*EXTRACTED ENTRIES:*

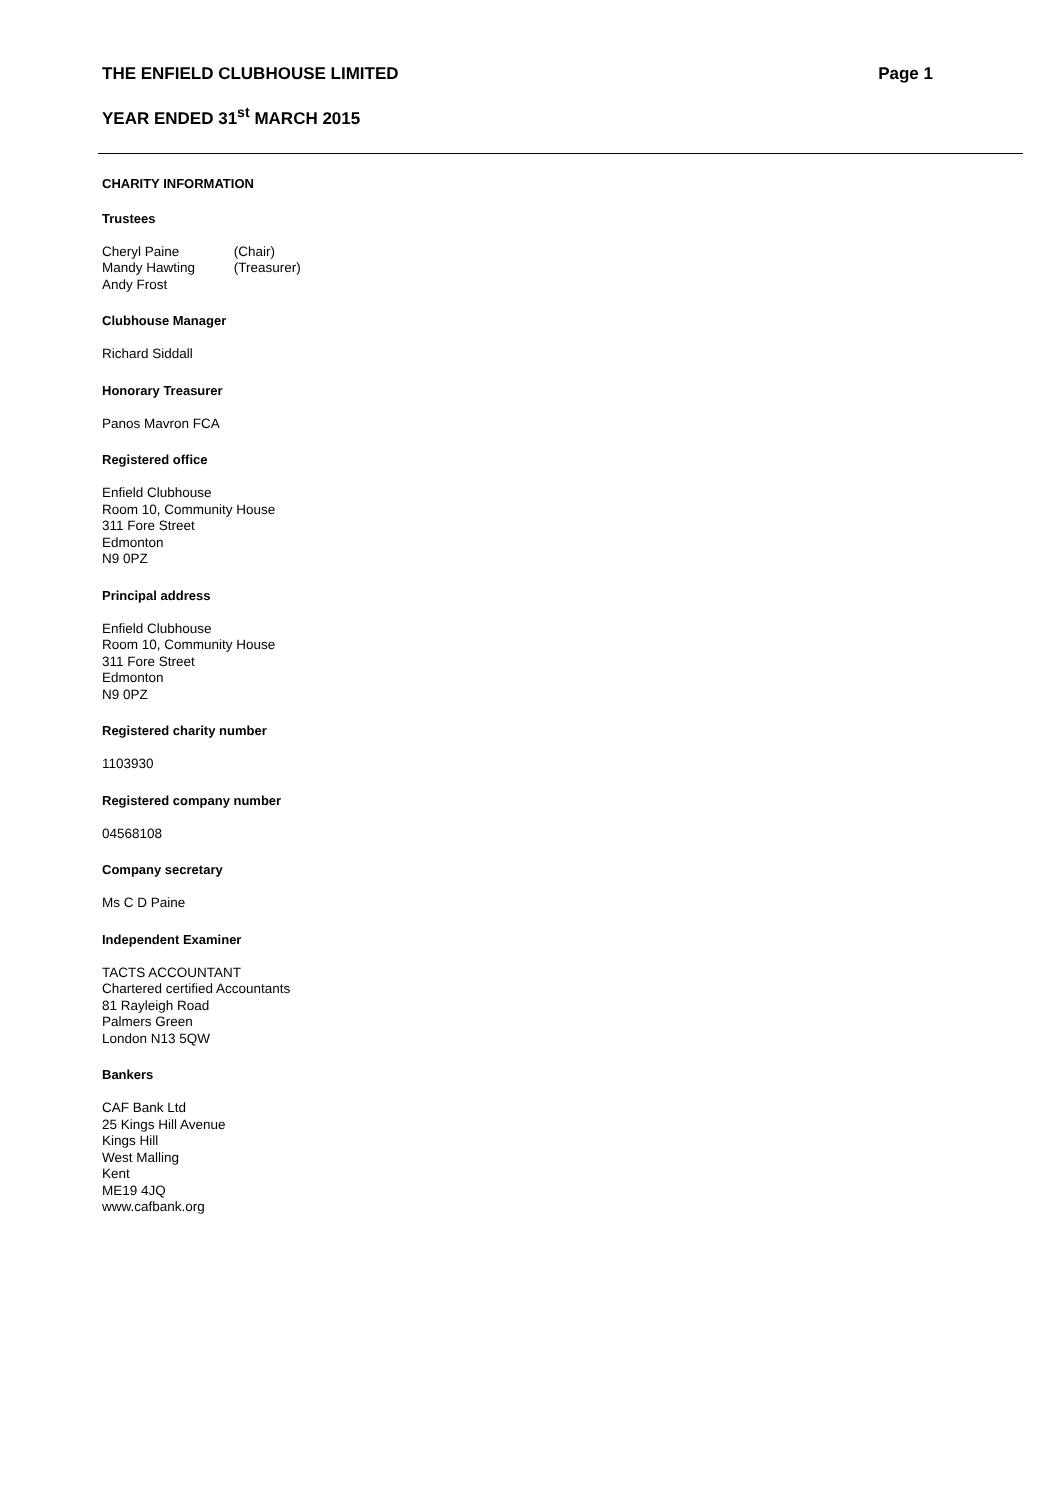THE ENFIELD CLUBHOUSE LIMITED Page 1
YEAR ENDED 31<sup>st</sup> MARCH 2015
CHARITY INFORMATION
Trustees
Cheryl Paine (Chair)
Mandy Hawting (Treasurer)
Andy Frost
Clubhouse Manager
Richard Siddall
Honorary Treasurer
Panos Mavron FCA
Registered office
Enfield Clubhouse
Room 10, Community House
311 Fore Street
Edmonton
N9 0PZ
Principal address
Enfield Clubhouse
Room 10, Community House
311 Fore Street
Edmonton
N9 0PZ
Registered charity number
1103930
Registered company number
04568108
Company secretary
Ms C D Paine
Independent Examiner
TACTS ACCOUNTANT
Chartered certified Accountants
81 Rayleigh Road
Palmers Green
London N13 5QW
Bankers
CAF Bank Ltd
25 Kings Hill Avenue
Kings Hill
West Malling
Kent
ME19 4JQ
www.cafbank.org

*WORK REQUIRED:*
When you return the records, keep every word unchanged and drop the pictures.

*OUTPUT FOR THIS EXERCISE:*
THE ENFIELD CLUBHOUSE LIMITED Page 1
YEAR ENDED 31<sup>st</sup> MARCH 2015
CHARITY INFORMATION
Trustees
Cheryl Paine (Chair)
Mandy Hawting (Treasurer)
Andy Frost
Clubhouse Manager
Richard Siddall
Honorary Treasurer
Panos Mavron FCA
Registered office
Enfield Clubhouse
Room 10, Community House
311 Fore Street
Edmonton
N9 0PZ
Principal address
Enfield Clubhouse
Room 10, Community House
311 Fore Street
Edmonton
N9 0PZ
Registered charity number
1103930
Registered company number
04568108
Company secretary
Ms C D Paine
Independent Examiner
TACTS ACCOUNTANT
Chartered certified Accountants
81 Rayleigh Road
Palmers Green
London N13 5QW
Bankers
CAF Bank Ltd
25 Kings Hill Avenue
Kings Hill
West Malling
Kent
ME19 4JQ
www.cafbank.org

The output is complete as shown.